Hungary’s Third Downgrade to Junk in Two Months Pares Bond Rally

Hungary Bonds Pare Gain, Fitch Cuts Credit Rating to Junk
Hungary’s currency advanced 0.8 percent to 317.75 against the euro, after climbing 1 percent, at 2:33 p.m. in Budapest. Photographer: Balint Porneczi/Bloomberg

Hungarian bonds pared gains after Fitch Ratings became the third company in two months to cut the country’s credit ranking to junk as the government worked to restart talks on an international bailout.

Ten-year government bonds yields fell 33 basis points to 10.072 percent, after dropping as low as 9.9 percent earlier today, according to generic prices compiled by Bloomberg. The yield has risen 17 basis points in the past five days, the fifth week of advances.

Fitch cut Hungary’s long-term foreign- and local-currency ratings by one level after similar moves by Standard & Poor’s and Moody’s Investors Service, saying there remained doubts whether the government will submit to conditions for aid from the International Monetary Fund and European Union.

“Clearly the main risk is if the government fails to agree with the IMF/EU on the legal changes,” Simon Quijano-Evans, a London-based economist at ING Groep NV, wrote in e-mailed comments.

Hungary’s bonds and the forint rallied earlier today as Prime Minister Viktor Orban pledged to cooperate with central bank President Andras Simor after a dispute about the bank’s independence threatened the country’s bailout.

Hungary’s currency advanced 0.9 percent to 316.2 against the euro at 5 p.m. in Budapest, paring its weekly loss to 0.4 percent.

Fitch lowered Hungary’s foreign-currency debt to BB+, a step below investment grade, and reduced its forint debt to BBB-from BBB, the company said in a statement from London today. The outlook on the rating is negative, signaling the possibility of another cut.

Forced Selling

The third downgrade to junk may lead to “some forced selling” by funds with rating requirements “but that will only be of small size,” Peter Attard Montalto, a London-based economist at Nomura International Plc, said by email.

“Further downgrades can come we think if the negotiations for a backstop drag on for too long and cash levels are run down,” Montalto wrote. “Given how stressed the bond market is with people waiting for someone else to move first, it is a tinder box that could be lit by even a small amount of forced selling now.”

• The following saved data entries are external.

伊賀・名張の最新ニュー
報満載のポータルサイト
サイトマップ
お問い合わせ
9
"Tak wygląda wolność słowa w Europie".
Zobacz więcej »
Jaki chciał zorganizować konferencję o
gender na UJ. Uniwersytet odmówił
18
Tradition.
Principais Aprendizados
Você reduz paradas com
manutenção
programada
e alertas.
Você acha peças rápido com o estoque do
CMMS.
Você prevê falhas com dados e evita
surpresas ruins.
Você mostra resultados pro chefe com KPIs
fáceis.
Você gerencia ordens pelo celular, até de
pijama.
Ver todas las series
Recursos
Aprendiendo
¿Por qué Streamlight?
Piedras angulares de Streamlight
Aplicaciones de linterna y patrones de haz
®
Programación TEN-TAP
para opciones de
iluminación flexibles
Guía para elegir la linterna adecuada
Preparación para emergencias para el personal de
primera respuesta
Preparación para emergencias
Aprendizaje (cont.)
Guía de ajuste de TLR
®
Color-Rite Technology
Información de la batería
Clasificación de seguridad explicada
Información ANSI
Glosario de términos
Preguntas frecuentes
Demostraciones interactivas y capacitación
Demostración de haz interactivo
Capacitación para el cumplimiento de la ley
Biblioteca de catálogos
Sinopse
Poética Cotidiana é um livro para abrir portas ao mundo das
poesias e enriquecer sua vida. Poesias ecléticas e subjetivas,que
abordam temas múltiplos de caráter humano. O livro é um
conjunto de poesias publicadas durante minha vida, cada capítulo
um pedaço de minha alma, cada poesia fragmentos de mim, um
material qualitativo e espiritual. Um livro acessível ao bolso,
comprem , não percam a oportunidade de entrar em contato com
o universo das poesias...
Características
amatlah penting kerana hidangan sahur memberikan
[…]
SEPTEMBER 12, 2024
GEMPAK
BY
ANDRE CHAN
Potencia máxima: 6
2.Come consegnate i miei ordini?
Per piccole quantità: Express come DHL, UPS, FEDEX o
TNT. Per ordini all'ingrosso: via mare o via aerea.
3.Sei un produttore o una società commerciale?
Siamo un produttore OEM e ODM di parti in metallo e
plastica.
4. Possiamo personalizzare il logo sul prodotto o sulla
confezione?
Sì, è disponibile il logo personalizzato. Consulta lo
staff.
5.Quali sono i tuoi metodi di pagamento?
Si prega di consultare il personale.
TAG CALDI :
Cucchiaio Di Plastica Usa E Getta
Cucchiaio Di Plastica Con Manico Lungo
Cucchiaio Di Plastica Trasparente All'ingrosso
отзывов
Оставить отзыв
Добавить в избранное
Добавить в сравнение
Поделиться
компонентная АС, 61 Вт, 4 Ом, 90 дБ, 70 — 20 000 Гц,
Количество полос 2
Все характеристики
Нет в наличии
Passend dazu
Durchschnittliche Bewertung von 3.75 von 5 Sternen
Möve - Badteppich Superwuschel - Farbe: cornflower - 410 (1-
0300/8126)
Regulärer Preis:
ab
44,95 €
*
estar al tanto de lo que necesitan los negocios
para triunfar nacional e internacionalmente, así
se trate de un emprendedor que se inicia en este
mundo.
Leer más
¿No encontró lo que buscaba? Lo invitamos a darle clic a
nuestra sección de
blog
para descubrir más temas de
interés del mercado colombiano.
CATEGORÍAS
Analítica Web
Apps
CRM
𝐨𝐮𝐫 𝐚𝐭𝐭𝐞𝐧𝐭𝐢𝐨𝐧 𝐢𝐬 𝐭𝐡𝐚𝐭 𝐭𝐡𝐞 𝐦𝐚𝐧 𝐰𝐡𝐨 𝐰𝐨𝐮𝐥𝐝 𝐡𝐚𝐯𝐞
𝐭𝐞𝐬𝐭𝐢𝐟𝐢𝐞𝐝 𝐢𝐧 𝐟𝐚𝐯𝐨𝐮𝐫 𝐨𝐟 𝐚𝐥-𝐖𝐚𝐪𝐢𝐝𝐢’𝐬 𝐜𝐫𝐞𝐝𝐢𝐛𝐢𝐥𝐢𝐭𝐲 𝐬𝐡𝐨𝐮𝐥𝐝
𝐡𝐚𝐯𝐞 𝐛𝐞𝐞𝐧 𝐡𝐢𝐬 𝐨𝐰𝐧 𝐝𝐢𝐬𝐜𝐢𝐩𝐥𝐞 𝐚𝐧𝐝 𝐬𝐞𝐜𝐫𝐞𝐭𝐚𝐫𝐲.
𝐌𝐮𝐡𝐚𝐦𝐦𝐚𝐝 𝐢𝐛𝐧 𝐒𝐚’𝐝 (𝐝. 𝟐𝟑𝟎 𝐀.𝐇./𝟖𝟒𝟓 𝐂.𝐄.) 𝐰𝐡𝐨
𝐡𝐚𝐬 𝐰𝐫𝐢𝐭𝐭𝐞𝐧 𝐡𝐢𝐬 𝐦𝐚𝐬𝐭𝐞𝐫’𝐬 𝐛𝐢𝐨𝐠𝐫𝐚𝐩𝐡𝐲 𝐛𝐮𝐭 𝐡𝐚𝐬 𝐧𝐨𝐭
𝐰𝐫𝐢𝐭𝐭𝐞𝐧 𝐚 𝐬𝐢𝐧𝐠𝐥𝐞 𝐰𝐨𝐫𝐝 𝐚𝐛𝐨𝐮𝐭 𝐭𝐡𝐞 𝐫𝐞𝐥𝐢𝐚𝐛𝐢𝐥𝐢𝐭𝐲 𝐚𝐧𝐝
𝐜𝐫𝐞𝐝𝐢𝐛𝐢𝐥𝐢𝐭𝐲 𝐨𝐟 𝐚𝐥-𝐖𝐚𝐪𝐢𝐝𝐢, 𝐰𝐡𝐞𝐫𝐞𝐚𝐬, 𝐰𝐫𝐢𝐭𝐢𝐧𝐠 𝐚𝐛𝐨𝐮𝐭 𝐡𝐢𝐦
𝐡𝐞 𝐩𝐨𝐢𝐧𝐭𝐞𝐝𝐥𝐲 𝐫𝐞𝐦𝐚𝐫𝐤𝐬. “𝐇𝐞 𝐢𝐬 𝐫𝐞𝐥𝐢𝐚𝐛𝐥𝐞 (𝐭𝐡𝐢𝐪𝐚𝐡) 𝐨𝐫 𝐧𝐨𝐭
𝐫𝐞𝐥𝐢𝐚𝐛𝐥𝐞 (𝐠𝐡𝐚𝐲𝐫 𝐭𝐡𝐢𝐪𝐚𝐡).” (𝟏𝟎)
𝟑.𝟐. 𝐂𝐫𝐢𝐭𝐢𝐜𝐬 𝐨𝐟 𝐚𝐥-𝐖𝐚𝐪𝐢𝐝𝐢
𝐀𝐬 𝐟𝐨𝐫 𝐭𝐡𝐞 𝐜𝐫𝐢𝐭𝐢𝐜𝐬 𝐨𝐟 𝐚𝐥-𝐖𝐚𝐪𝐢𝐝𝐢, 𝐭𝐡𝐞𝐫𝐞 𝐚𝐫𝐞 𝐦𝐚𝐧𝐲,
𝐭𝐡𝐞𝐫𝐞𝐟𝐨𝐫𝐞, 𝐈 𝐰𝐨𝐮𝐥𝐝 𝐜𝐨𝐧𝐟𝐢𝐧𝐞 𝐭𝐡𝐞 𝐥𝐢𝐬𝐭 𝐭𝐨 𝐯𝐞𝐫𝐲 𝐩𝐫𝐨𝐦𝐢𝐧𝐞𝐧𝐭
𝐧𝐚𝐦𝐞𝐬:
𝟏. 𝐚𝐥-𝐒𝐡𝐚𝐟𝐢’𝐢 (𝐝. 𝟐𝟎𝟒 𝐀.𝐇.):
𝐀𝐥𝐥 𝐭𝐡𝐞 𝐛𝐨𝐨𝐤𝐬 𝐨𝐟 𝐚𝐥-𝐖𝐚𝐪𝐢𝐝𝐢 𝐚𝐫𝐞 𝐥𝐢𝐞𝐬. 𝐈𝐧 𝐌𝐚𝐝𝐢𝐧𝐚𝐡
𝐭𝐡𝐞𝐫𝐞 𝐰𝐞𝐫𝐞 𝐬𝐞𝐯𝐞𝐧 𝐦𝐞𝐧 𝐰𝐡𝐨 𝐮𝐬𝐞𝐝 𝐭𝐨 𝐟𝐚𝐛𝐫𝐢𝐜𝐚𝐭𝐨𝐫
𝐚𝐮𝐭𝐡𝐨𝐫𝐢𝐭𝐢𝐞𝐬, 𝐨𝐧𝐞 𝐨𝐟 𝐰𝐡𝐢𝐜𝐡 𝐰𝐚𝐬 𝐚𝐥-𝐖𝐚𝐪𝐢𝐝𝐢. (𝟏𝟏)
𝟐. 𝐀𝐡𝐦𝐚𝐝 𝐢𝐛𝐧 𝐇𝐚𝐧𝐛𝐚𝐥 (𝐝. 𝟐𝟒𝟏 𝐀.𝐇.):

It’s in Hungary’s interest to get an IMF agreement “as soon as possible” and there’s a “good chance” for swift talks, Orban told reporters in Budapest after meeting with Simor today. The government will hold daily consultations with the central bank and do “everything” to help the institution maintain economic stability, Orban said.

Default Risk

The cost of insuring Hungary’s debt through credit-default swaps reached an all-time high this week and the forint touched a record low against the euro after aid negotiations with the IMF and the EU broke off because of new laws that threaten to undermine the central bank’s independence.

The default-swap contracts fell to 698 basis points today from 735 basis points yesterday, the highest close on record, according to data provider CMA.

The benchmark BUX stock index fell 0.7 percent, extending its weekly retreat to 5.1 percent, as OTP Bank Nyrt., the country’s biggest lender, declined 0.5 percent and Mol Nyrt., the biggest refiner, dropped 1.2 percent.

The government yesterday sold 35 billion forint ($140 million) of one-year bills, 10 billion forint less than targeted, data from the Debt Management Agency on Bloomberg show. The average yield rose to 9.96 percent, the highest since April 2009, from 7.91 percent at the last sale of the same-maturity debt on Dec. 22.